[Records excerpted from a collection]
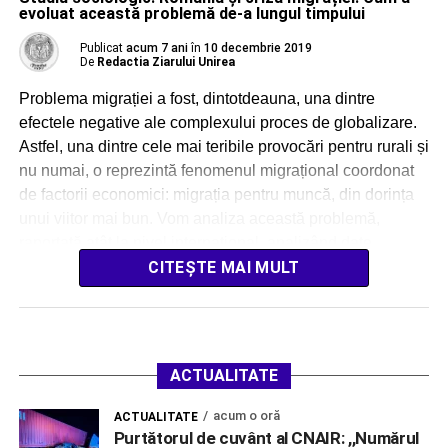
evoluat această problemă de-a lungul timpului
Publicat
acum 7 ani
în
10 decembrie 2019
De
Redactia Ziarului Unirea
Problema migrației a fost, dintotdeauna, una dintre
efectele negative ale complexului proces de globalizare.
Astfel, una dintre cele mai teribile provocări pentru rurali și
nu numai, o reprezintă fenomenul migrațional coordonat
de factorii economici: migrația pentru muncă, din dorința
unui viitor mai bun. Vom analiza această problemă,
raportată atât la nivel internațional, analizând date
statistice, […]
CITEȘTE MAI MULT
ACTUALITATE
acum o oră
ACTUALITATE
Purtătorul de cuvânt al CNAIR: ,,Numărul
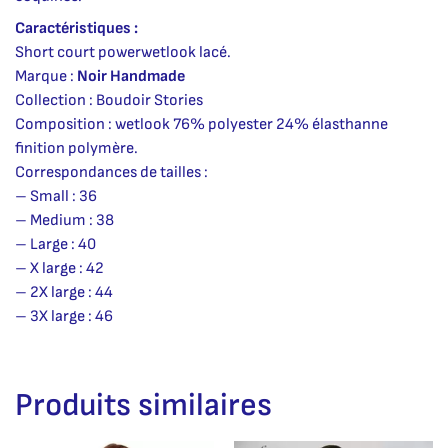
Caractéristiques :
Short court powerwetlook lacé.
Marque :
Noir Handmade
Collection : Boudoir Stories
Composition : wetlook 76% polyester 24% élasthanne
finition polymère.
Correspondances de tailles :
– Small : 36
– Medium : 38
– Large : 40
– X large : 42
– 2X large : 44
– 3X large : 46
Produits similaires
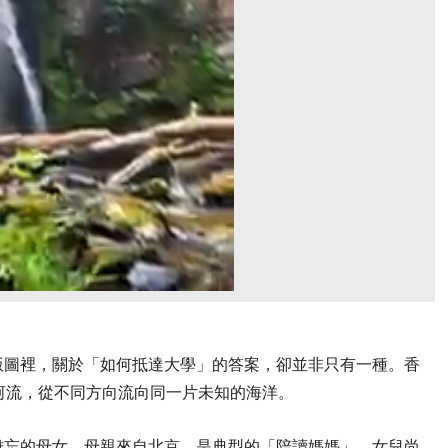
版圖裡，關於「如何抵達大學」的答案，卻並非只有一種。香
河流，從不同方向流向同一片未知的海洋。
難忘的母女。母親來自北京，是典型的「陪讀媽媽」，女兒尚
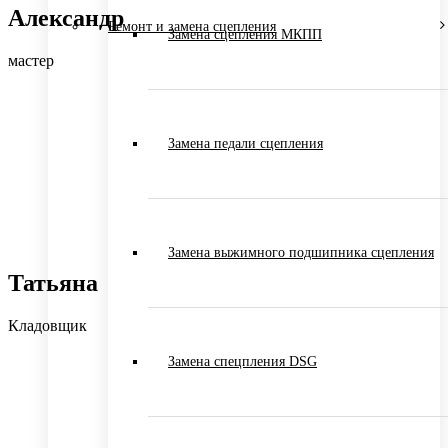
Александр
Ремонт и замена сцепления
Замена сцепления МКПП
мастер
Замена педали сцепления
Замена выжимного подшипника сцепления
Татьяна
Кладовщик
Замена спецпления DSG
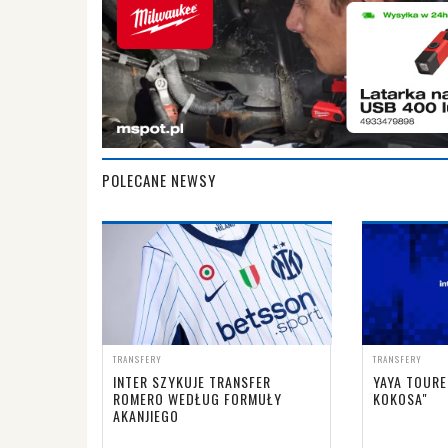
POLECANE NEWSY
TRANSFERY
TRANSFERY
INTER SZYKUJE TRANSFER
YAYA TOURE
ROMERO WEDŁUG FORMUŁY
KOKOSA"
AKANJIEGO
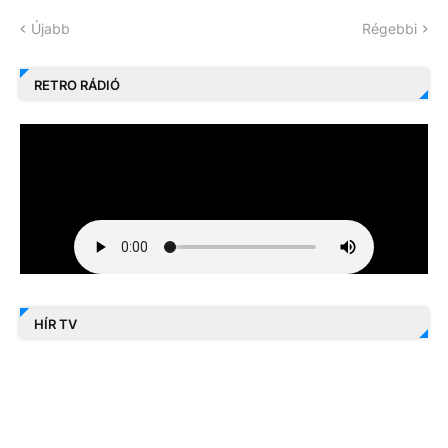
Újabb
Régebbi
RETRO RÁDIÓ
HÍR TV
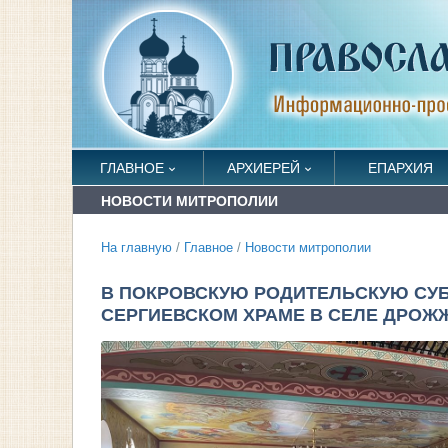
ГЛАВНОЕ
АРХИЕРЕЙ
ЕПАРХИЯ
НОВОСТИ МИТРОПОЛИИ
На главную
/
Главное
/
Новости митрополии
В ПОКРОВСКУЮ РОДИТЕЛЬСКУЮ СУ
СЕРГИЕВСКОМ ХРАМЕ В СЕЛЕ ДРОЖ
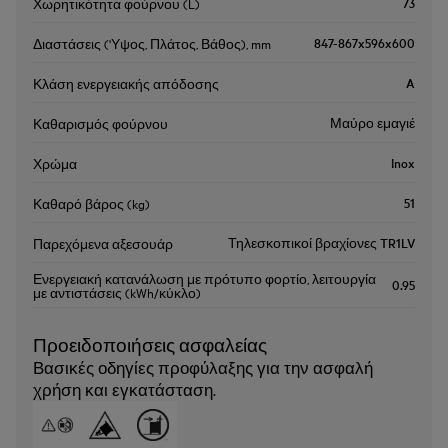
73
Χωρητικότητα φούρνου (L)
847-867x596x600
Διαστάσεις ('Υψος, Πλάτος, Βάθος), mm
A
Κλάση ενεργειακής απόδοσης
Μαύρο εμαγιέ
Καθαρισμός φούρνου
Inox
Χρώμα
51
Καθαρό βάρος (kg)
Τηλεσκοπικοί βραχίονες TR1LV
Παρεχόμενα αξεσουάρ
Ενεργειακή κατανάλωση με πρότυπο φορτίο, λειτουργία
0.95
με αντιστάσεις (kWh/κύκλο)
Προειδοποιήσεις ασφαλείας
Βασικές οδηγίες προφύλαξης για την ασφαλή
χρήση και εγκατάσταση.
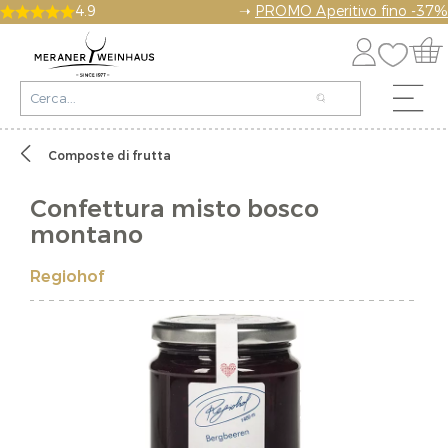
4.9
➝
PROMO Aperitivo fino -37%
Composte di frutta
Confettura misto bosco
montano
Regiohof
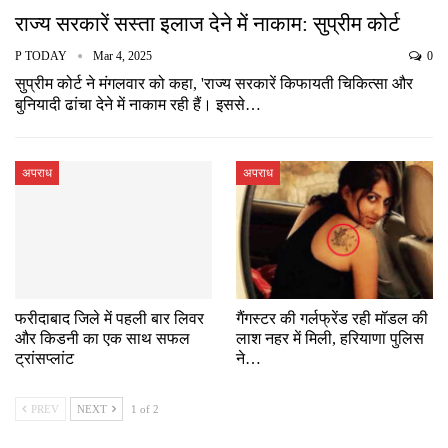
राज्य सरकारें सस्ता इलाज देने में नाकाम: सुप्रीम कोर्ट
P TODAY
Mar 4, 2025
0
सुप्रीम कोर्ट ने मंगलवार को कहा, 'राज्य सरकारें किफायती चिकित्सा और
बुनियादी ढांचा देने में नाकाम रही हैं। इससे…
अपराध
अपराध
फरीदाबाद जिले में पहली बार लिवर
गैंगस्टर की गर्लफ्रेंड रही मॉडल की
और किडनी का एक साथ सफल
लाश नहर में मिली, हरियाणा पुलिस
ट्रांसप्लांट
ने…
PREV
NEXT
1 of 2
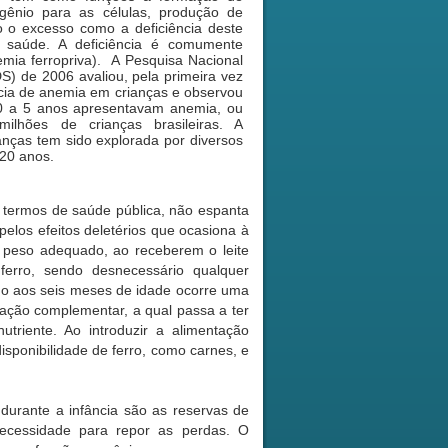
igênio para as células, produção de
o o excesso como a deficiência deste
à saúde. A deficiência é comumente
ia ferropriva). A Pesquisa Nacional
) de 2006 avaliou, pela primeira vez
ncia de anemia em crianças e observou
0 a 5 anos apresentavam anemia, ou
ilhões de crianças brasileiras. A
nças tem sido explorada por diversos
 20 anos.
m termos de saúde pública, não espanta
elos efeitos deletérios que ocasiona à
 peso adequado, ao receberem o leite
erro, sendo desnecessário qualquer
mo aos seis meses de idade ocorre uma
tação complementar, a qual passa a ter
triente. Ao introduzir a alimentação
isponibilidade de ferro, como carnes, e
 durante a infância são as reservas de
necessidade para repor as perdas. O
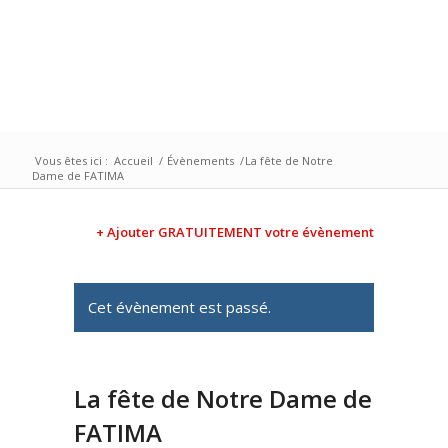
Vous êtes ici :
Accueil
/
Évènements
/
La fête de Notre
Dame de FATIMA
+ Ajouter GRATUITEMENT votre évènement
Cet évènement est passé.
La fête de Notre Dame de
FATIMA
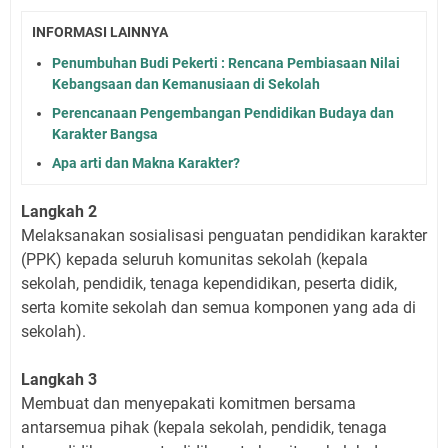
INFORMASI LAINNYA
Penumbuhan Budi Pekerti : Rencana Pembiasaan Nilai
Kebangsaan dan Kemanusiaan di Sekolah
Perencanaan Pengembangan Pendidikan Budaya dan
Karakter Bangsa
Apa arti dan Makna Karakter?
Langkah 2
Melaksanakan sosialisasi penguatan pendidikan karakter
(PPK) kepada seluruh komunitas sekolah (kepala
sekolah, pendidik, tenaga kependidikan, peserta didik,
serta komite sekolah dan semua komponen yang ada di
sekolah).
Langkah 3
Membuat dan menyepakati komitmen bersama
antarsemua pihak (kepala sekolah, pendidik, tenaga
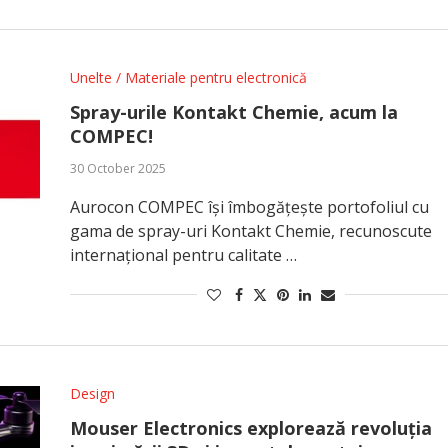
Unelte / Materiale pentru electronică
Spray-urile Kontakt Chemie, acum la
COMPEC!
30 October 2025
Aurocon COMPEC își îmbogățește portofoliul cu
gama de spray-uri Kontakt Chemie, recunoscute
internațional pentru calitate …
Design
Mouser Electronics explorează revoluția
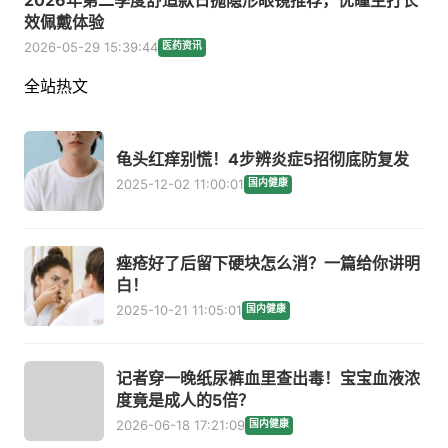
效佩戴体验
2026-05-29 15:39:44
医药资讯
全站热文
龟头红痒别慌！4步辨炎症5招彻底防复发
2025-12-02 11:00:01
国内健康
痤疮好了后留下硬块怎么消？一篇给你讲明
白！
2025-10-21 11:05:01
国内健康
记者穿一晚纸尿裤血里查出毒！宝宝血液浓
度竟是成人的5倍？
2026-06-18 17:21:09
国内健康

### Work item
Print, word for word, the lines above that run from the line containing "X large : 42" to the line containing "POLECANE NEWSY", both included. Keep the pictures out.

### Written answer
– X large : 42
– 2X large : 44
– 3X large : 46
Produits similaires
版圖裡，關於「如何抵達大學」的答案，卻並非只有一種。香
河流，從不同方向流向同一片未知的海洋。
難忘的母女。母親來自北京，是典型的「陪讀媽媽」，女兒尚
Александр
Ремонт и замена сцепления
Замена сцепления МКПП
мастер
Замена педали сцепления
Замена выжимного подшипника сцепления
Татьяна
Кладовщик
Замена спецпления DSG
POLECANE NEWSY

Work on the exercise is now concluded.